What is expected - Please write out exactly the lines of the data below from the line holding "Parcours 3 phases" through the line holding "плотным полотенцем и оставить в таком", and leave out the rest.

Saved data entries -
──────
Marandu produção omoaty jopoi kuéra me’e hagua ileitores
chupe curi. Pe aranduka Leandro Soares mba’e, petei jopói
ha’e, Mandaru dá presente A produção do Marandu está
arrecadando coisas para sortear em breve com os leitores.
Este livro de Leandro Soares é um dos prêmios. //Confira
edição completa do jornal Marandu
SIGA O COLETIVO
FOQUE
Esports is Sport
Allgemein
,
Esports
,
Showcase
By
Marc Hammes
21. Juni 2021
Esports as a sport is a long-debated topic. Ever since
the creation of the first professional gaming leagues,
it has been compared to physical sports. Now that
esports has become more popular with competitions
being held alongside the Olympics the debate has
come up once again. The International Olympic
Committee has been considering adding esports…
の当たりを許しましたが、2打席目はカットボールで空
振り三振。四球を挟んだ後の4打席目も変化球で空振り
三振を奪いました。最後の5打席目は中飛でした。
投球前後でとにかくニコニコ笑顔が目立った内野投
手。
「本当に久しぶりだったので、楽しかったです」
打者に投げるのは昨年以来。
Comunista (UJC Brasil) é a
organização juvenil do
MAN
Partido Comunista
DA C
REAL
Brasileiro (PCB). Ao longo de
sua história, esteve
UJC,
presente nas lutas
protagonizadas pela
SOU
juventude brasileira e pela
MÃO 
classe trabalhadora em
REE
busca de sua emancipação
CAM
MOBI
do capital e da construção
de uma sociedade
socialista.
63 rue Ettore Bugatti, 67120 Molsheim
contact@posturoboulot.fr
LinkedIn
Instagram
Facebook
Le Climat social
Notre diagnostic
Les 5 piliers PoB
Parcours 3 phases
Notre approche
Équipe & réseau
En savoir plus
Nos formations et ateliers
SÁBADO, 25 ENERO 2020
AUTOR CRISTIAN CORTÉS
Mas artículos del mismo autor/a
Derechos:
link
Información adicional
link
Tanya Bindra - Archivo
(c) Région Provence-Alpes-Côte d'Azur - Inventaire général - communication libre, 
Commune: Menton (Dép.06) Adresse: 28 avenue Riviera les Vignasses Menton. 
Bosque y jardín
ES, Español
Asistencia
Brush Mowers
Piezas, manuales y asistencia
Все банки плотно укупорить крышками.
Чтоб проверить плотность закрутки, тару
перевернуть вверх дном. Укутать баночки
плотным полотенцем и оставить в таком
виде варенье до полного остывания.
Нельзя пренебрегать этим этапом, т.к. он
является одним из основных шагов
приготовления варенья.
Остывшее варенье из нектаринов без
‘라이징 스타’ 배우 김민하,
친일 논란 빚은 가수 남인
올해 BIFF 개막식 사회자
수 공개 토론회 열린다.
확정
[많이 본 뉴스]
──────
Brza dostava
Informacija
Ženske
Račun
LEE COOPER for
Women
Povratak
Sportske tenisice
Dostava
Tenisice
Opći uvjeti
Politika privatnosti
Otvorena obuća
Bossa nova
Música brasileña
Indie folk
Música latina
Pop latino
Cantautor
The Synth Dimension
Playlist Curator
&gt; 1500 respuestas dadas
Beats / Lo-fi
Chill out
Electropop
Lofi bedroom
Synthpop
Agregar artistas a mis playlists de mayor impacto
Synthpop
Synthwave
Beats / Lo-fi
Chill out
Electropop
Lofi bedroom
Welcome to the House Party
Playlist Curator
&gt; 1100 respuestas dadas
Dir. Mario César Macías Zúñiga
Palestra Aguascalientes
──────
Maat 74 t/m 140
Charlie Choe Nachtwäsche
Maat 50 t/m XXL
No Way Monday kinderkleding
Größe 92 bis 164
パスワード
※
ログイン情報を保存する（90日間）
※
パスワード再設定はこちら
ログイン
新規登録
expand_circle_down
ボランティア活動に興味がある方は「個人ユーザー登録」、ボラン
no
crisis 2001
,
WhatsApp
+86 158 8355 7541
──────
Exercise answer -
Parcours 3 phases
Notre approche
Équipe & réseau
En savoir plus
Nos formations et ateliers
SÁBADO, 25 ENERO 2020
AUTOR CRISTIAN CORTÉS
Mas artículos del mismo autor/a
Derechos:
link
Información adicional
link
Tanya Bindra - Archivo
(c) Région Provence-Alpes-Côte d'Azur - Inventaire général - communication libre, 
Commune: Menton (Dép.06) Adresse: 28 avenue Riviera les Vignasses Menton. 
Bosque y jardín
ES, Español
Asistencia
Brush Mowers
Piezas, manuales y asistencia
Все банки плотно укупорить крышками.
Чтоб проверить плотность закрутки, тару
перевернуть вверх дном. Укутать баночки
плотным полотенцем и оставить в таком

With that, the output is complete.